A tribute to a great beer: Radeberger Pilsner


When we first moved from Dresden to Seattle in the fall of 1999, I remember going to our little neighborhood pub, asking for a good local pilsner, and having the guy matter-of-factly say: oh, we don’t serve any light beer.  It was confusing.  The standard local drinking beer in Germany – village or city – is pilsner.  It is lighter in color, but it’s full of flavor & bite (the best part!), which is what makes it so good with food, be that bratwurst or BBQ.

Radeberger Pilsner is Dresden’s shining star of pilsners … or should I say Radeberg’s shining star, as Radeberg is a village (now a suburb) on the northwestern edge of the city, on your way to the Meissener wine country which is several more villages out on the same road.  Jens and I moved to Dresden at the end of December 1994 for him to start his residency in January of the new year.  It had already been 5 years since the wall had come down, but you would never have known it.  The East German autobahns were in the early stages of being rebuilt (since Hitler’s originals in the late 1930’s and early 1940’s) which was one of the first big capital projects (and one that had still not been completed when we left a decade later) and the city sat in its sad, gray, dilapidated state for several more years after we arrived before the funding came through for the rebuilding to begin. 
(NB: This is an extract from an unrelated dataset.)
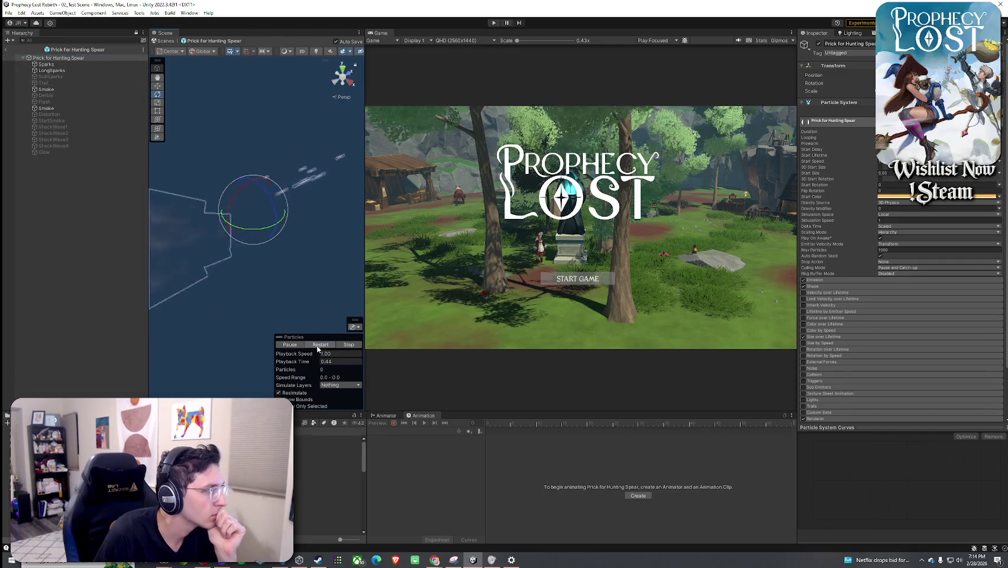
left_click(318, 347)
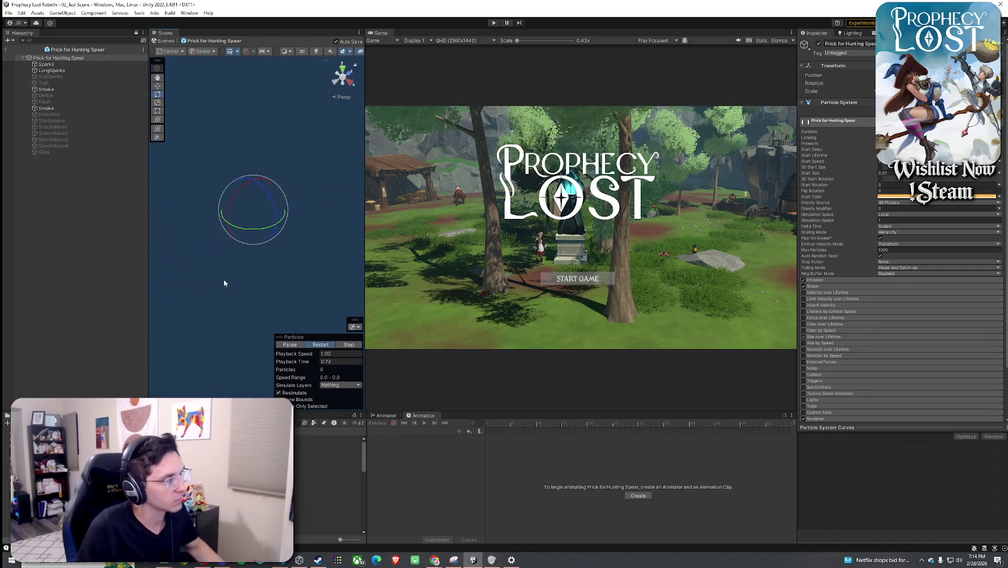
left_click_drag(225, 288, 232, 283)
Attribution: Bundesarchiv, Bild 183-60015-0002 / Löwe / CC-BY-SA

We arrived in Dresden after dark that December day, and I remember Jens driving me down to the Altmarkt to see the famous ruins of the bombed Frauenkirche.  It was snowing, and the huge flakes were falling slowly over the partially standing walls of the church, still perched within the remaining fallen stones.  The Frauenkirche has since been rebuilt, an impressive technical feat as all the stones that were still in the town square at the start of the project (some 50 years after its demise on the evening of February 13, 1945) were chronicled in a sort of outdoor stone museum and then reused in the rebuilding in each of their original positions.
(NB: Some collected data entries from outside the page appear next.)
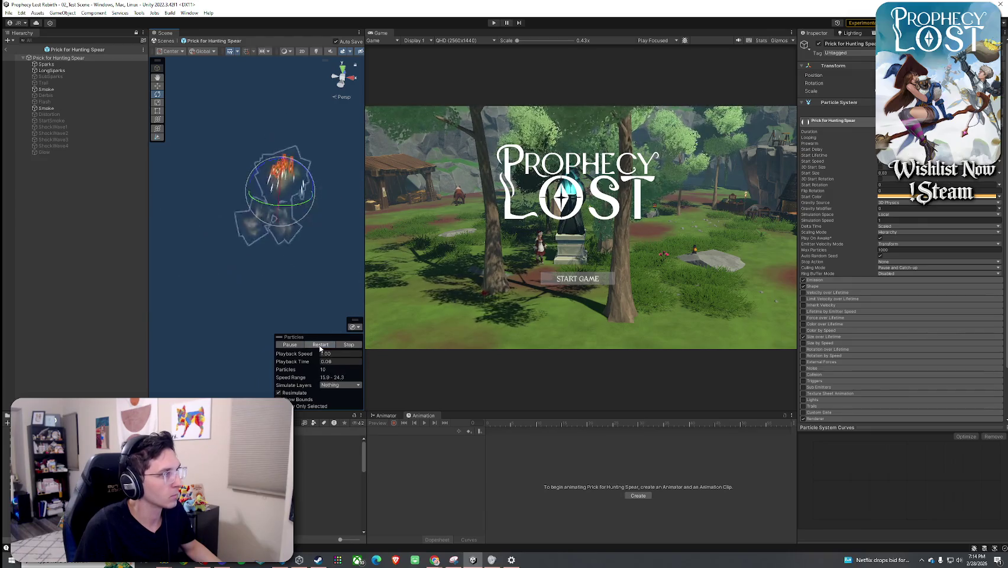
left_click(6, 49)
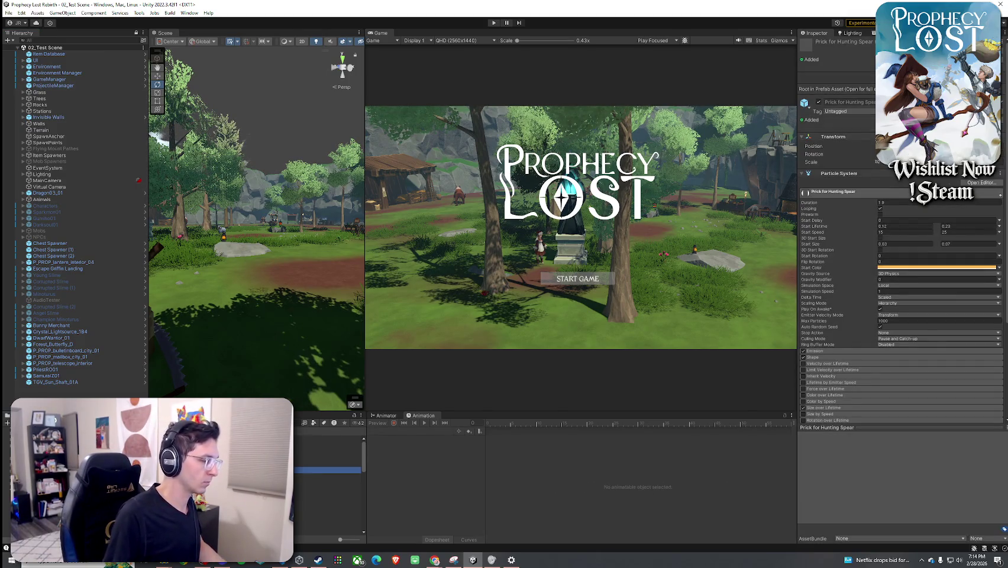
- Duplicate the effect as Prick for Hunting Spear 1 and open the Hunting Spear weapon asset
key("ctrl+d")
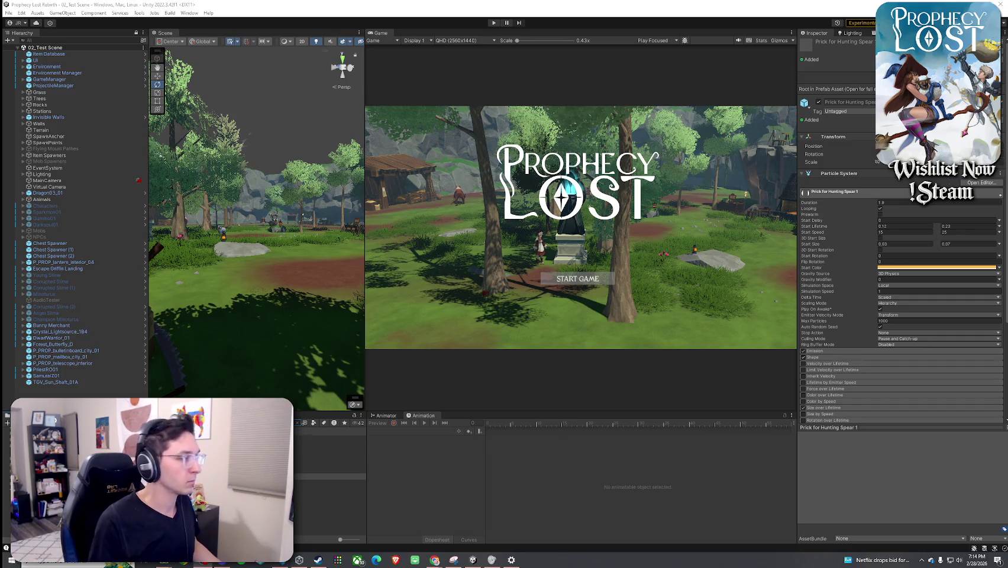
left_click(331, 445)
After stopping downtown, we arrived at our little student housing accommodations on Bodelschwingstrasse, the photos of Eric Honecker and Fidel Castro still hanging in the stairwell.  Most of the buildings in our area had not been destroyed in the bombing of Dresden, but through lack of money & upkeep during the ensuing years of communism, they were condemned, awaiting money from West Germany to arrive so that they could be renovated and made livable again.  (From the East German perspective they would be made unaffordable and therefore still  unusable for the locals.) 

Friedrichstadt, Fall 1995


There were few restaurants in the town when we first arrived, a legacy of not allowing public places to gather. But right in our neighborhood, next to the hospital, was Riesa Efau, an underground students’ club which had thrived as a meeting place under the old regime and continued to do so after German reunification.  It was small and thick with smoke every time you entered.  The mood (by Dresden standards) was generally festive, the food was cheap & good (with 2-3 items on the menu any given night), and the beer was Radeberger, served in tall, thin, upright German glass mugs.  Radeberger (along with Meissener wine) was one of the few items that the locals could sell to West Germans for hard currency during East German times.  And there was a reason it was so sought after as it’s some of the best out there:  fresh, with mild flavors of herb & citrus and a nice hoppy bite.  It wasn’t available in Seattle when we first moved back, but in the last years it has been imported to this area.  Whenever I drink beer (which isn’t that often anymore), it always takes me back.

Hope you get a chance to try it!  And better yet, I hope you get a chance to try it in Dresden.  You won’t have the experience we did in the early years after reunification (today, it would take some luck to see a Trabi), but the “Pearl on the Elbe” is still a jewel, closer now to its former, pre-World War II glory.